The U.S. Department of Homeland Security (DHS) recently released an informational video called “Options for Consideration,” which is supposedly intended to provide information that will increase your chances of survival during an active shooter situation (http://www.youtube.com/watch?v=oI5EoWBRYmo&feature=youtu.be). Although the video has already been justifiably criticized in many other venues, because it suggests and demonstrates the idea of arming yourself with scissors to attempt to “overpower” the shooter, I felt compelled to address it here on the MBC blog.
The video does provide some useful information, advising you to know your building’s floorplan and take the time to plan and rehearse evacuation routes to get you out of the building quickly. It also provides a useful description of what to expect and how to conduct yourself when law enforcement arrives. Beyond that, it is a typical “feel-good” government presentation that does little to prepare the average person to survive an active shooter event. Sadly, it also undermines the concept of decisive individual action and reinforces the belief that running or hiding are enough to keep you safe until the authorities arrive to resove the situation.
In my opinion, the most irresponsible and misleading aspect of the video is the statement: “If you are caught out in the open and cannot conceal yourself or take cover, you might consider trying to overpower the shooter with whatever means are available.” This narration is accompanied by a shot of a person reaching into a desk drawer to grab a pair of scissors.
First of all, let’s look at the DHS’ choice of terminology. “Overpower” may be an appropriate term for arm wrestling, but not for a life-or-death situation. Faced with an active shooter, your goal is to STOP him by rendering him physically unable to continue his attack. Similar terms, like “tackle” and “subdue”–often used in the media–also create a dangerously inaccurate impression of the reality of the situation and the actions necessary to resolve the problem.
I have trained very actively in edged-weapon tactics for nearly 40 years and consider myself reasonably proficient with them. I have also trained extensively with improvised weapons and worked hard to dispel the many myths that surround their practical use. For the sake of argument, let’s assume that you follw the DHS recommendation and find yourself, scissors in hand, facing an active shooter armed with a firearm. What is the missing piece of the puzzle? What would it take to actually “overpower” the shooter if you were armed in that way?

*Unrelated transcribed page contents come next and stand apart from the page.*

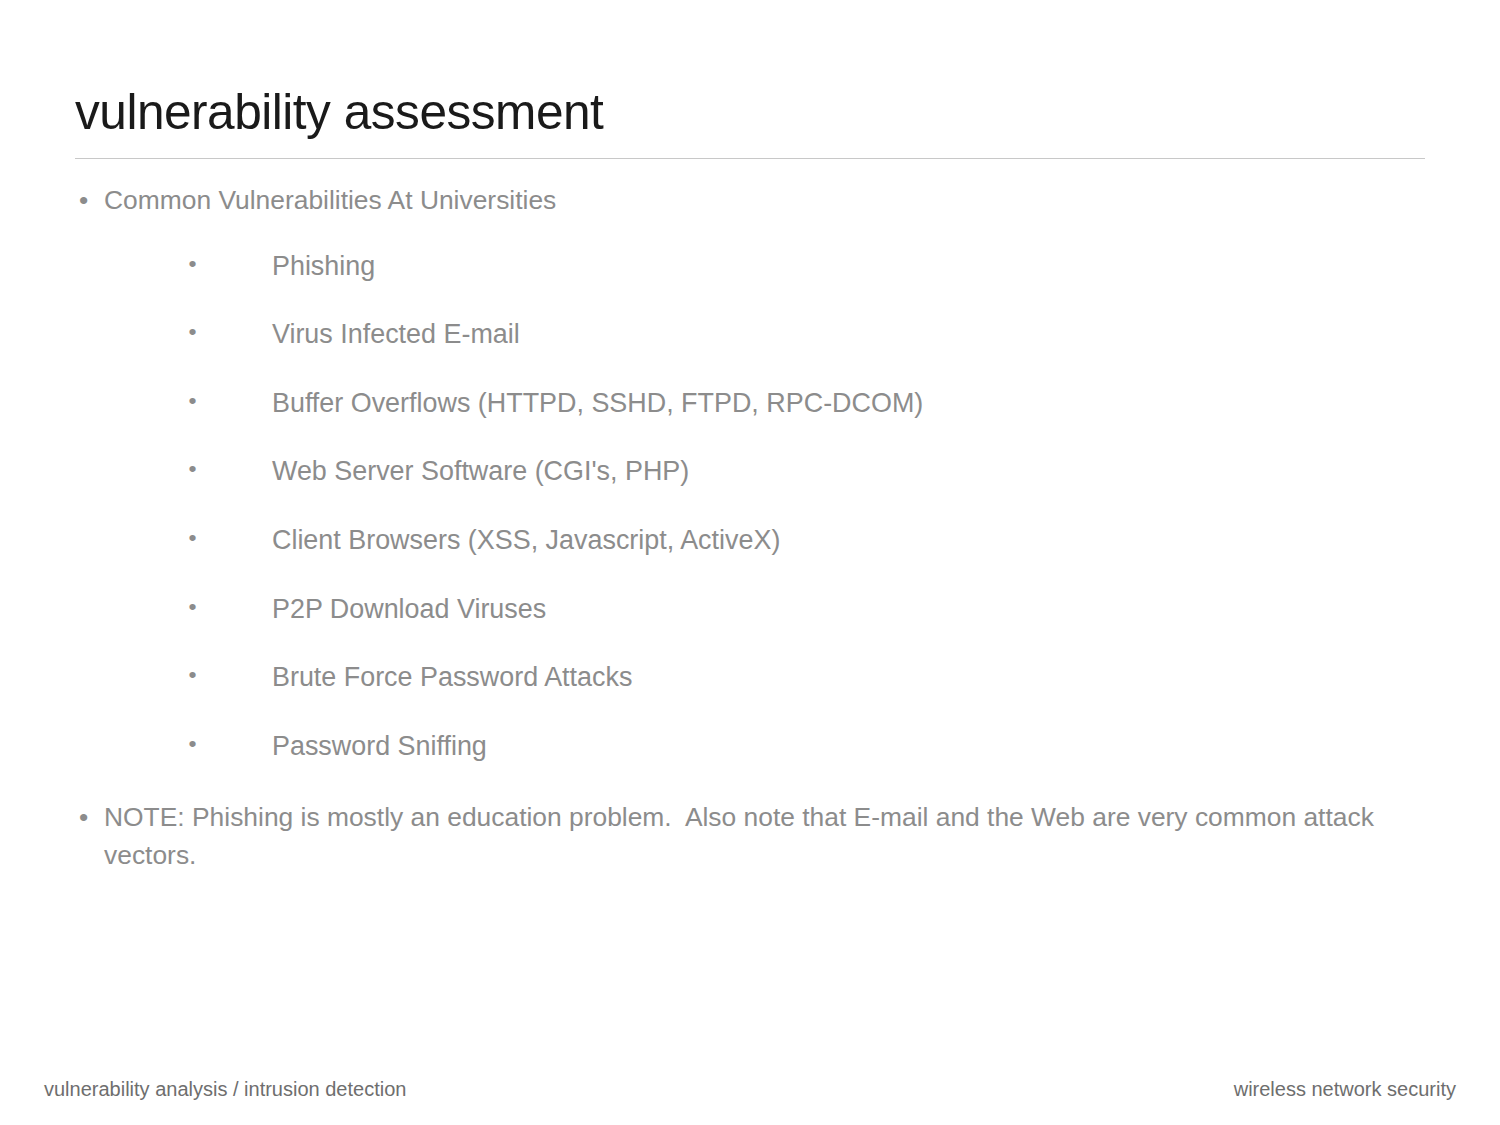vulnerability assessment
Common Vulnerabilities At Universities
Phishing
Virus Infected E-mail
Buffer Overflows (HTTPD, SSHD, FTPD, RPC-DCOM)
Web Server Software (CGI's, PHP)
Client Browsers (XSS, Javascript, ActiveX)
P2P Download Viruses
Brute Force Password Attacks
Password Sniffing
NOTE: Phishing is mostly an education problem. Also note that E-mail and the Web are very common attack vectors.
vulnerability analysis / intrusion detection wireless network security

What’s missing is the part where you approach the shooter quickly from behind and stomp into the back of his leg to drop him to his knees. As you do, you rip his head backward with your free hand so you can drive the scissors full force through his eye socket and into his brain. You then stir the blade in his skull and continue to fight with extreme violence until he is physically incapable of offering any resistance.
Does that sound gruesome? Yes. It is. However, THAT is what it would realistically take to bridge the gap between the DHS’ feel-good propaganda and an actual plan to save your own life.
In an active shooter situation–or any other violent incident–you will be on your own. While having the will, the skill, and the determination to survive with a weapon like a pair of scissors MIGHT be enough, facing a situation with substantial pre-planned resources and potent purpose-designed weapons would obviously maximize your chances of survival.
DON’T mislead yourself by buying into feel-good propaganda. Start making REAL preparations now. Some tangible suggestions to start the process might include:
- Look at your work environment and plan primary, secondary, and tertiary evacuation routes. Then, rehearse them and evaluate them based on speed, safety, and availability of cover and improvised weapons along the way.
- Practice those routes starting from different places in the building, not just your office.
- Have a plan when you get outside. That should start with scanning for secondary threats before you break the cover of the building and blindly run out in the open. Your routes should continue, ideally bounding from cover to cover, from your building’s exit to a place of safety.
- Evaluate the physical security of your office and take steps to maximize it. If you don’t have a locking door, request one. If the management won’t authorize it, achieve it by alternate means–like an aftermarket security bar or wooden door wedges.
- Carry a weapon with you at all times and train to use it competently. Don’t THINK you know how to use it; KNOW how to use it and practice those skills regularly.
- Rearrange your office to make it a hard target and maximize the potential of available cover. Bookcases, filing cabinets, and other paper-filled objects are great sources of ballistic cover.
- If you can’t or won’t carry a firearm, invest in other projectile weapons like pepper spray and practice with them to know their capabilities. Choose wisely so they are appropriate for your environment. A fog-style spray that affects you and your co-workers in a confined office can do more harm than good. A stream-style that offers greater range and more selective application is much smarter. Learn and know the difference.
- Buy your own dry chemical fire extinguisher and keep it in your office. It offers more volume and range than pepper spray and is so politically correct that even extremely non-permissive environments can’t prohibit it.
If you want to be safe and maximize your chances of survival, don’t fool yourself; take action. Prepare your own plan, your own resources, and your own weapons and practice the skills you’ll need to make them work for you. As part of that process, continue to fight for your Second Amendment rights and your right to lawfully carry the weapons necessary to defend yourself and other innocent parties effectively.
Leave the scissors for shearing the sheep.